*Your objective*: Below are the records; copy exactly the stretch from the line containing "(at 48.26 2.54)" through the line containing "(at 58.42 0)", both ends included, and nothing else.

*Records for the exercise*:

^^^^^^^^^^^^^^^^

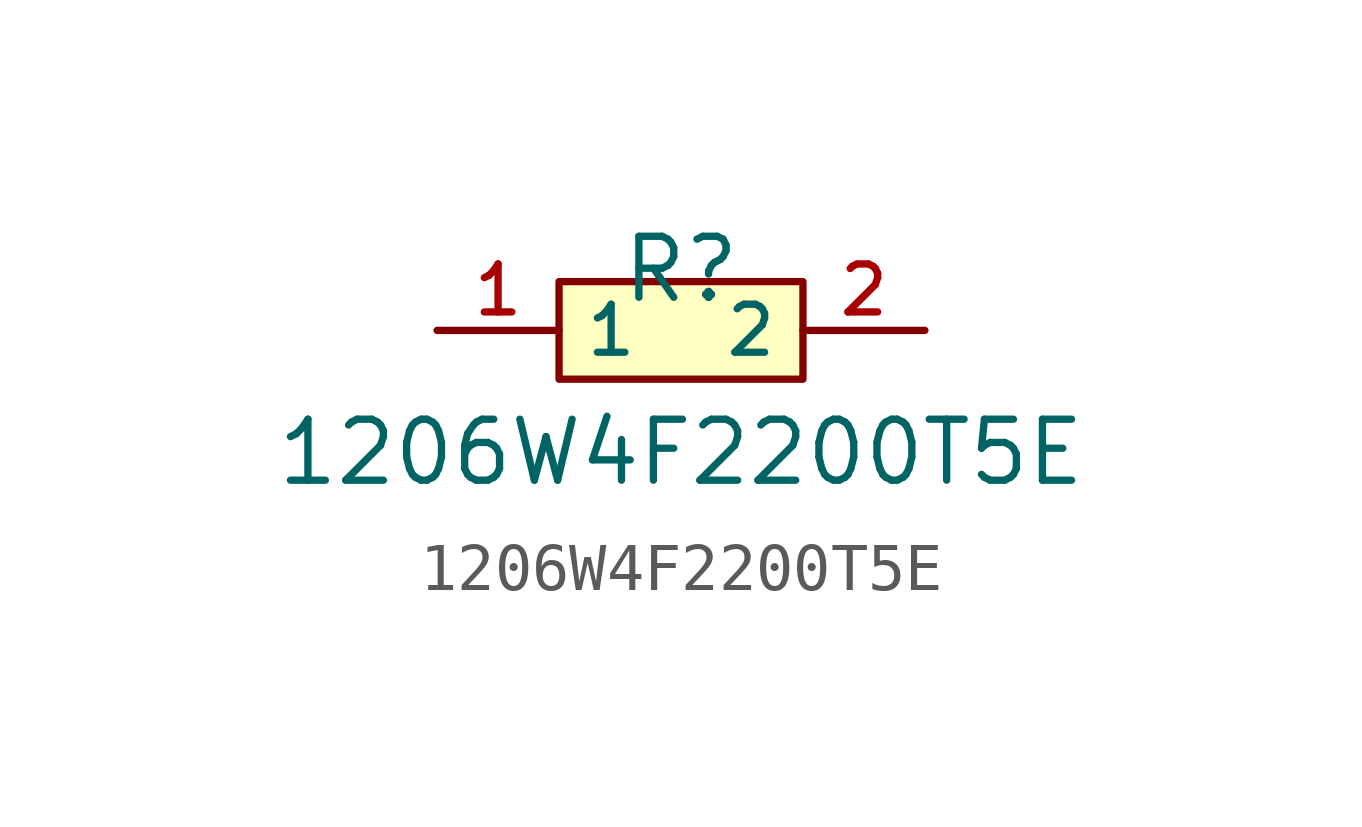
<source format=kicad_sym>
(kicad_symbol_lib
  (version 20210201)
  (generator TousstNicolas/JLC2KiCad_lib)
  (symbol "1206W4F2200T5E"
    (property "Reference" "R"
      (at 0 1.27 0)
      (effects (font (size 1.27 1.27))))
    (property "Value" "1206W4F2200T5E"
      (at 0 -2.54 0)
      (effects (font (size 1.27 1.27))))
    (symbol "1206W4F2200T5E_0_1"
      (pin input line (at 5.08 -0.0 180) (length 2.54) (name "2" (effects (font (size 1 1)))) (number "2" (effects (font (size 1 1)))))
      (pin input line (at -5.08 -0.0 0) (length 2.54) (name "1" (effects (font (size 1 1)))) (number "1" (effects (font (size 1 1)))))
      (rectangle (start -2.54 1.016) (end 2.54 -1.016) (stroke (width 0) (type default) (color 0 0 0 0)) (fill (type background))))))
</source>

^^^^^^^^^^^^^^^^

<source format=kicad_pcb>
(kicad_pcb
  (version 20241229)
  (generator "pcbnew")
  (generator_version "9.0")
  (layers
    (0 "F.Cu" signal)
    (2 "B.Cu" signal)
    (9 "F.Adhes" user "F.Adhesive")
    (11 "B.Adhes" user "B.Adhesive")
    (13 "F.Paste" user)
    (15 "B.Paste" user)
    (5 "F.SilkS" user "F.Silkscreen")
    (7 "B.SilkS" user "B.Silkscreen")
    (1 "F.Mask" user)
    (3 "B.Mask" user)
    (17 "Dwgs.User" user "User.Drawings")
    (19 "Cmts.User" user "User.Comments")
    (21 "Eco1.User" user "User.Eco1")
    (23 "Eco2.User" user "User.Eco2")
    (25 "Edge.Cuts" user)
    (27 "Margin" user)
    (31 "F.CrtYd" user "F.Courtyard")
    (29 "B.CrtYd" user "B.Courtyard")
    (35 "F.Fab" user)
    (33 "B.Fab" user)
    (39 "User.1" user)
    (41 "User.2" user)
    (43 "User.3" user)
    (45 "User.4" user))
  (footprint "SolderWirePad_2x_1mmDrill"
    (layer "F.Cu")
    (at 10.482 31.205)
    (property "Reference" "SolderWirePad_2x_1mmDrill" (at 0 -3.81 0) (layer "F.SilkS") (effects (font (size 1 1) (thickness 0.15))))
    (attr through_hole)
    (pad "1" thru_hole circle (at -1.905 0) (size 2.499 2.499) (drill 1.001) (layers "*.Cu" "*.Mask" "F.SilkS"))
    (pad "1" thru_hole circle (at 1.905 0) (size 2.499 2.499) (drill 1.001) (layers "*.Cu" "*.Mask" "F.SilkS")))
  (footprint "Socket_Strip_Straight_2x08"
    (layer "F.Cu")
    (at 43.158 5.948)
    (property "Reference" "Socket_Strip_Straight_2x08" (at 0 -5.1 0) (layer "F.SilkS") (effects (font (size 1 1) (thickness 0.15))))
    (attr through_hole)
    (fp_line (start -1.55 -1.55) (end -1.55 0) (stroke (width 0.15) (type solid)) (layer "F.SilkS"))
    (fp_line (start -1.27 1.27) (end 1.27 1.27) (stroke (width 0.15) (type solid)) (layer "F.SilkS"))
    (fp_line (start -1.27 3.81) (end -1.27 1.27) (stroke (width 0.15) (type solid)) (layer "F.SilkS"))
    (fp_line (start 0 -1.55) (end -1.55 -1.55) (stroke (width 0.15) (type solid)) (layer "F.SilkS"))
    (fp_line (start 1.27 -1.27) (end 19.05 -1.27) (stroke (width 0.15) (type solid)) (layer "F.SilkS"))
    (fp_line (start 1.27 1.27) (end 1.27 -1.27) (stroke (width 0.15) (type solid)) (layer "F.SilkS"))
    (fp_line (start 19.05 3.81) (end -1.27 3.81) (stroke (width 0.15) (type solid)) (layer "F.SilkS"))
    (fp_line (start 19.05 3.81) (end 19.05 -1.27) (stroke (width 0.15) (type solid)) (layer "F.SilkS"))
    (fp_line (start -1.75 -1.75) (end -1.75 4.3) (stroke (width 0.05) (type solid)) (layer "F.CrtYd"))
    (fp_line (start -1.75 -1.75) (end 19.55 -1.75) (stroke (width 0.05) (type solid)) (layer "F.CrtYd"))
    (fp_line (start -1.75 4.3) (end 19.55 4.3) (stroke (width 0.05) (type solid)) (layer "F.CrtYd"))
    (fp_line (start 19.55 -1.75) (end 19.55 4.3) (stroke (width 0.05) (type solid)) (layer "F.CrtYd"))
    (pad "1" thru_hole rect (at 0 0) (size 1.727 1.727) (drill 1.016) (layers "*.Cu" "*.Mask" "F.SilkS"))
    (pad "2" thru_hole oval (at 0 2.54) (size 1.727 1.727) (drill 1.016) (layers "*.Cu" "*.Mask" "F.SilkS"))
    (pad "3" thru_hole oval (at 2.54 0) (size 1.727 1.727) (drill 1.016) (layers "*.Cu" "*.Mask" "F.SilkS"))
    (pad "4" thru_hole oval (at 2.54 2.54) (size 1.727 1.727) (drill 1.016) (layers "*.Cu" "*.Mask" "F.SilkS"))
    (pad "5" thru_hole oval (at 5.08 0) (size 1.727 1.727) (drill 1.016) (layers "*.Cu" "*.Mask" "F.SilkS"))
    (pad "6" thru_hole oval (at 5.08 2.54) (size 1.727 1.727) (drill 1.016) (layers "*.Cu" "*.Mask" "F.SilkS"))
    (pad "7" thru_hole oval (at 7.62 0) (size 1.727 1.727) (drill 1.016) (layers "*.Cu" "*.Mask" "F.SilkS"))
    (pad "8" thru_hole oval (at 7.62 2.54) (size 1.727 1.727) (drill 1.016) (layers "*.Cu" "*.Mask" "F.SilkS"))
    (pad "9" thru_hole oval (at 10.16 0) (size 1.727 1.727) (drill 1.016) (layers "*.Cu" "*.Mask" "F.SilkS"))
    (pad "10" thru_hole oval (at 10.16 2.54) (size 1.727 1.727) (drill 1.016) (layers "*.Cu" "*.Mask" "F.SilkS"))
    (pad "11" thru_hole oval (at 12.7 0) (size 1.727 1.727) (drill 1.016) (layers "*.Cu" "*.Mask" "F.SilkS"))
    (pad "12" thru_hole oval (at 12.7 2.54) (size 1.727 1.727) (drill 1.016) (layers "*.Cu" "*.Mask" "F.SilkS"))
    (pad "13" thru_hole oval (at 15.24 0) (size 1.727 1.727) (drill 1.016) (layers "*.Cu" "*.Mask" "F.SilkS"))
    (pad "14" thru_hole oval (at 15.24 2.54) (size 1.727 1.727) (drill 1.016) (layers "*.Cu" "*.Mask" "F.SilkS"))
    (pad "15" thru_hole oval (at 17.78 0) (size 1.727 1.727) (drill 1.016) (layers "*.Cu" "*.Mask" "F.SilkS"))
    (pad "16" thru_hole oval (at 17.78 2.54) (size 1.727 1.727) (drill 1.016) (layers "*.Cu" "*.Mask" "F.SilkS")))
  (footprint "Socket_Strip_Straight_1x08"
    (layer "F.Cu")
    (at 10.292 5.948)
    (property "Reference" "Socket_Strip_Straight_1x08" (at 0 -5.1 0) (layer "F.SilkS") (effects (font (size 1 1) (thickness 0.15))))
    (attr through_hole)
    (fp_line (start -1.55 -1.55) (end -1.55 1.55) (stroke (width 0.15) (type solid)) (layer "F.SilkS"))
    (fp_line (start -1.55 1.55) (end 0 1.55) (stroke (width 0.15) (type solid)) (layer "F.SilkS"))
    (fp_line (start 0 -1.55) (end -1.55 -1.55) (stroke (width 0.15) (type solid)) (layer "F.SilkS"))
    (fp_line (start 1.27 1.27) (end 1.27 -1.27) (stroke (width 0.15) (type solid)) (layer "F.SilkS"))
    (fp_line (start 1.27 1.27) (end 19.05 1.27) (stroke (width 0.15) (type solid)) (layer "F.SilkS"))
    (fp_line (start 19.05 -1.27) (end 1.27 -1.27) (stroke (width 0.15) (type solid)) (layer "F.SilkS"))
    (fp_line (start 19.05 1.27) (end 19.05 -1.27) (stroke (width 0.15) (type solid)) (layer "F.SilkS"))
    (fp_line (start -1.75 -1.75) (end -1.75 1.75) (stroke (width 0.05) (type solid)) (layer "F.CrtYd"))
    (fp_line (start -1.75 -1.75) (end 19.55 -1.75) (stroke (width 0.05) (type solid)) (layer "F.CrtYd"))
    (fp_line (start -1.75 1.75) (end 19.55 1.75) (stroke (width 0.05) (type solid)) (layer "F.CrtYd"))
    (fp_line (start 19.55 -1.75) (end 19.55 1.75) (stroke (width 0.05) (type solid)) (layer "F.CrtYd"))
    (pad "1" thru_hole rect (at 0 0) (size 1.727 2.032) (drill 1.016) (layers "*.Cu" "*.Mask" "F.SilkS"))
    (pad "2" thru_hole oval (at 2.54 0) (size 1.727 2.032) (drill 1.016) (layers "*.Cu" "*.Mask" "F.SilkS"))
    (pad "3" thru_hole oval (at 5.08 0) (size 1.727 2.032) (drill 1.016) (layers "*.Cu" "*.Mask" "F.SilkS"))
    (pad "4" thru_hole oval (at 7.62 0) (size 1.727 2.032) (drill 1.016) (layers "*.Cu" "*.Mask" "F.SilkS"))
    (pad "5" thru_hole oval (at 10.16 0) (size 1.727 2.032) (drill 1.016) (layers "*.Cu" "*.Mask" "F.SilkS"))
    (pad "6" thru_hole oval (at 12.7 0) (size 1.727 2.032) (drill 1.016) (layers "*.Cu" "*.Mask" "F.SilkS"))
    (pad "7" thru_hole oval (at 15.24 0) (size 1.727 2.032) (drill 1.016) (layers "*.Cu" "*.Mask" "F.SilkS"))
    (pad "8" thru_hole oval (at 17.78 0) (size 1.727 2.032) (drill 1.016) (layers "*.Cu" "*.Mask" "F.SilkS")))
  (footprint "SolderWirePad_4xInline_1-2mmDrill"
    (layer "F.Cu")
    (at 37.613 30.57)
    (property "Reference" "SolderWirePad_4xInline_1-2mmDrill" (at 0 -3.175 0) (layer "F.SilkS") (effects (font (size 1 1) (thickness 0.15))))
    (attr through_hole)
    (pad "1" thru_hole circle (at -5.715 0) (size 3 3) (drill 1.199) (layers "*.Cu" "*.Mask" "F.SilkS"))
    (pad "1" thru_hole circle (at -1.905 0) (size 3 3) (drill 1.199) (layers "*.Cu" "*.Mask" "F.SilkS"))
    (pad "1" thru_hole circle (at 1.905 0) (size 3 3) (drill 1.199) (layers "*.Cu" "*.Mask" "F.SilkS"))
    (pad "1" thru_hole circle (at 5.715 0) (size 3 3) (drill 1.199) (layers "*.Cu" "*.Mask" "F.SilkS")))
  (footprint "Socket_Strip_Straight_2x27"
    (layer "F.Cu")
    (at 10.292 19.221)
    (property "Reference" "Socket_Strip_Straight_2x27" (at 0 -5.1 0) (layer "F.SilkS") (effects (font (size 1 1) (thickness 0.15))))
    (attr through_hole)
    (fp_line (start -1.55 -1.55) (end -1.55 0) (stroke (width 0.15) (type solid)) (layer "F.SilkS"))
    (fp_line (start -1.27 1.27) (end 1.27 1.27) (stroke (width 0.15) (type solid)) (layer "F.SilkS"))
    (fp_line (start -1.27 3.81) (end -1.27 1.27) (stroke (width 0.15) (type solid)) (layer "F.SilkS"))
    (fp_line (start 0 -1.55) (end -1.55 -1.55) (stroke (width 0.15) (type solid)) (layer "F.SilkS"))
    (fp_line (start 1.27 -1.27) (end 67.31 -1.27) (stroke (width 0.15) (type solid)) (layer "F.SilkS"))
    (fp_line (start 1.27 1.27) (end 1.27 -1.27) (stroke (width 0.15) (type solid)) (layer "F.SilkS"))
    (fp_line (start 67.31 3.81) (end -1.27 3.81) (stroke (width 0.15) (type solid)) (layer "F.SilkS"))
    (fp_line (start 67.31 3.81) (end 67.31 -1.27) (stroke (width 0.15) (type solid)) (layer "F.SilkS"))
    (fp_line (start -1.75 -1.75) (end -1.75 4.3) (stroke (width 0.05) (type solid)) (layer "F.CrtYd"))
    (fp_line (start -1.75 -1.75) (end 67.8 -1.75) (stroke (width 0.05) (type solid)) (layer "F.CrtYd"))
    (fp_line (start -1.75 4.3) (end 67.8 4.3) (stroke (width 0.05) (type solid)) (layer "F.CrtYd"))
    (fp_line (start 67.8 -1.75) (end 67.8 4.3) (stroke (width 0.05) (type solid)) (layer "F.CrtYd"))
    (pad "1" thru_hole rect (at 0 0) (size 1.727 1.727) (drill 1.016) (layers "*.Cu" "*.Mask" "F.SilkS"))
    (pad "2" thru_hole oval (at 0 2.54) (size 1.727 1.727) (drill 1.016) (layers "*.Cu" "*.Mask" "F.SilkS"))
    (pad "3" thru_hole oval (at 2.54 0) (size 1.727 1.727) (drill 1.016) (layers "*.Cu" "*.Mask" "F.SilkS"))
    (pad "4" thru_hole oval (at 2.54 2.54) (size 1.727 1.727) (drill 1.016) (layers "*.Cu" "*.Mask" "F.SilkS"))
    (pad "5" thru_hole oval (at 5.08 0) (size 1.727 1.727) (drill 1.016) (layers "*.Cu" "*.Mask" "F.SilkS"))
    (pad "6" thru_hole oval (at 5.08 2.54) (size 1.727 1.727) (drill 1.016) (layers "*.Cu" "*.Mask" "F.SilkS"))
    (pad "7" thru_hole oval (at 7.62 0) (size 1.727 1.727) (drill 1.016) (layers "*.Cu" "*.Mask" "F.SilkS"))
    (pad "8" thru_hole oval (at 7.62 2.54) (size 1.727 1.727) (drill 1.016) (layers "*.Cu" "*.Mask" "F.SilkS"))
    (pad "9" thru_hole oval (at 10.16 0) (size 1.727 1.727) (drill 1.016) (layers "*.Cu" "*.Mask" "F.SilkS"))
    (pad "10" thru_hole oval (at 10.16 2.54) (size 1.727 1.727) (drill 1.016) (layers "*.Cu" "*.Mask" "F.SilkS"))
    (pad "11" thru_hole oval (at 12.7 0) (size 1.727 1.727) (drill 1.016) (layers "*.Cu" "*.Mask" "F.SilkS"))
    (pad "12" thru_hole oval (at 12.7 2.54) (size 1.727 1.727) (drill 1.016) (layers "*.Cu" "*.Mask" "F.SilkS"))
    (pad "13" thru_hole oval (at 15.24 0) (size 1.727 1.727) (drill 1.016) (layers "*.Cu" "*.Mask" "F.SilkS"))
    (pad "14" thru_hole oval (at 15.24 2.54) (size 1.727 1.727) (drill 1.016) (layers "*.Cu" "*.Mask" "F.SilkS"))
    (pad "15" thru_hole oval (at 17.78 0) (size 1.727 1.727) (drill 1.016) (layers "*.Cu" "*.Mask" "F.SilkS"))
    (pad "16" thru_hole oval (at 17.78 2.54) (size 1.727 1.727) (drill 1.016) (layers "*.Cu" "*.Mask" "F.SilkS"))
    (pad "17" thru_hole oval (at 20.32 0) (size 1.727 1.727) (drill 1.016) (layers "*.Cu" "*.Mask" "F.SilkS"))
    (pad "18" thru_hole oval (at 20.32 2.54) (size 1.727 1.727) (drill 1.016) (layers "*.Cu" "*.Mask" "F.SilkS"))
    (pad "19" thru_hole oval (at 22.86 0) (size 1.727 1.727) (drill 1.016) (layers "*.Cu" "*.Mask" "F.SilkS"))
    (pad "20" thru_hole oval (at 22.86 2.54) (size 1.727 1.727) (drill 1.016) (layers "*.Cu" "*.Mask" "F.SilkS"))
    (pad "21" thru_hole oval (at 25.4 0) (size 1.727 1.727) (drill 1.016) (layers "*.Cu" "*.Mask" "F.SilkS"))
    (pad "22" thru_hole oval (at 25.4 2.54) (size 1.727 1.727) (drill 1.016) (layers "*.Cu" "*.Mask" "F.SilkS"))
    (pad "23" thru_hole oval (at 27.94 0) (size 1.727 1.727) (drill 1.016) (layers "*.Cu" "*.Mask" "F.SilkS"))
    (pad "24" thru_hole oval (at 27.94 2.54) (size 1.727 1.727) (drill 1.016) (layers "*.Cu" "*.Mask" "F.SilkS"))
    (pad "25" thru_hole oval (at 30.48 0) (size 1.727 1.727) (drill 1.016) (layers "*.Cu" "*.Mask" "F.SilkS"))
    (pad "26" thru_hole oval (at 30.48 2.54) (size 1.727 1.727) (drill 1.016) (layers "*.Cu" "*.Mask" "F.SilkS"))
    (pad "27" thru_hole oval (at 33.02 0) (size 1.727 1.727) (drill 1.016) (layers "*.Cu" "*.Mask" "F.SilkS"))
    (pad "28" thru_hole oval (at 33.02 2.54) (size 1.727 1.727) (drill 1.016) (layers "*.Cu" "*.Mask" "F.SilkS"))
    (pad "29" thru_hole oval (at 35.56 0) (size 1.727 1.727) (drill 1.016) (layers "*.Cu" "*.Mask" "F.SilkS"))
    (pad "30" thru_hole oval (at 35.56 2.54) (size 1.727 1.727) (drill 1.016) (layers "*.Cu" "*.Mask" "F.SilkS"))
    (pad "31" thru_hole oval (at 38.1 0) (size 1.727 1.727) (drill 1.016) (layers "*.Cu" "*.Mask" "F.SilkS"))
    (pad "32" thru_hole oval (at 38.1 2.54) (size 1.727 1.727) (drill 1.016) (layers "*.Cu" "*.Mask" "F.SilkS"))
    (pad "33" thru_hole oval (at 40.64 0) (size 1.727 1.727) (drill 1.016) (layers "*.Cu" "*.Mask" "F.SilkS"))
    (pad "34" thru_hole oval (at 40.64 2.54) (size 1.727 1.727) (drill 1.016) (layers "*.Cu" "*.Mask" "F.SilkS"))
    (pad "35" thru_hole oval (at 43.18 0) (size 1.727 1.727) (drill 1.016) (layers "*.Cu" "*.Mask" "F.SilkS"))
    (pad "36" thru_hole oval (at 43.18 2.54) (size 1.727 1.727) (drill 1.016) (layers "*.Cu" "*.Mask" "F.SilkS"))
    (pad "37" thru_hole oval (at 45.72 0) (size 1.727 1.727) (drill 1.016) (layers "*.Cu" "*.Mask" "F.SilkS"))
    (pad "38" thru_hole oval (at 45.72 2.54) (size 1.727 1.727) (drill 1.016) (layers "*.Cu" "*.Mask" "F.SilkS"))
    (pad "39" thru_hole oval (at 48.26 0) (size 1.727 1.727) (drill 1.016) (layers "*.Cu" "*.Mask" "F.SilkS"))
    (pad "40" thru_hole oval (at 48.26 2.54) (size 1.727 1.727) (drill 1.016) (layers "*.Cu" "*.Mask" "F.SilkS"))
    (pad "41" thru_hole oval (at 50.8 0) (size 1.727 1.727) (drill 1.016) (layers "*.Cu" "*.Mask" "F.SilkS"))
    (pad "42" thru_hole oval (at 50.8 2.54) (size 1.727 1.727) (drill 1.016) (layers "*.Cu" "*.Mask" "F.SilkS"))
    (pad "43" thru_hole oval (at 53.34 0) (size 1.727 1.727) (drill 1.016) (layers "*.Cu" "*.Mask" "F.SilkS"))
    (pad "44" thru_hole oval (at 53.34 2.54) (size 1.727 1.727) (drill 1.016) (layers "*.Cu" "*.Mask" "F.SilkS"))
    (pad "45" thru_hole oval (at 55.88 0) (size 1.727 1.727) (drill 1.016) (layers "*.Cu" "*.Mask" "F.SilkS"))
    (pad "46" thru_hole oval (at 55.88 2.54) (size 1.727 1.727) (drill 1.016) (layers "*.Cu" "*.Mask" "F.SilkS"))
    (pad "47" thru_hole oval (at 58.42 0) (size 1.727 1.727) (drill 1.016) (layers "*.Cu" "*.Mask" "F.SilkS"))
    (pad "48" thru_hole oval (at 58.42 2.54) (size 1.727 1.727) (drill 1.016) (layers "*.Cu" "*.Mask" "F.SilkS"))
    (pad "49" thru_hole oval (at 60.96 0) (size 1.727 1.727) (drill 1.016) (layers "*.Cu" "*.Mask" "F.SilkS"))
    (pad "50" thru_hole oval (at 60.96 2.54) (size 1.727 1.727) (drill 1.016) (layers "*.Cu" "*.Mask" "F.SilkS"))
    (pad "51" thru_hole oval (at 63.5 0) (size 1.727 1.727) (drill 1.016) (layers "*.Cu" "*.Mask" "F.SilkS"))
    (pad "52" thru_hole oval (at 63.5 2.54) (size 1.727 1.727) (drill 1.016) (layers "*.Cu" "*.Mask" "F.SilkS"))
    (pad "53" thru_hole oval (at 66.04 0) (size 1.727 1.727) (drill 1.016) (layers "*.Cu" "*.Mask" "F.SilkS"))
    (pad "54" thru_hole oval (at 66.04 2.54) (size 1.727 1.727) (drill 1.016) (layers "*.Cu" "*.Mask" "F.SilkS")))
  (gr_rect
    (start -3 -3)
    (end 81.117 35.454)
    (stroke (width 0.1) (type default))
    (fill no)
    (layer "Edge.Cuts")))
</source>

^^^^^^^^^^^^^^^^

*Task response*:
    (pad "40" thru_hole oval (at 48.26 2.54) (size 1.727 1.727) (drill 1.016) (layers "*.Cu" "*.Mask" "F.SilkS"))
    (pad "41" thru_hole oval (at 50.8 0) (size 1.727 1.727) (drill 1.016) (layers "*.Cu" "*.Mask" "F.SilkS"))
    (pad "42" thru_hole oval (at 50.8 2.54) (size 1.727 1.727) (drill 1.016) (layers "*.Cu" "*.Mask" "F.SilkS"))
    (pad "43" thru_hole oval (at 53.34 0) (size 1.727 1.727) (drill 1.016) (layers "*.Cu" "*.Mask" "F.SilkS"))
    (pad "44" thru_hole oval (at 53.34 2.54) (size 1.727 1.727) (drill 1.016) (layers "*.Cu" "*.Mask" "F.SilkS"))
    (pad "45" thru_hole oval (at 55.88 0) (size 1.727 1.727) (drill 1.016) (layers "*.Cu" "*.Mask" "F.SilkS"))
    (pad "46" thru_hole oval (at 55.88 2.54) (size 1.727 1.727) (drill 1.016) (layers "*.Cu" "*.Mask" "F.SilkS"))
    (pad "47" thru_hole oval (at 58.42 0) (size 1.727 1.727) (drill 1.016) (layers "*.Cu" "*.Mask" "F.SilkS"))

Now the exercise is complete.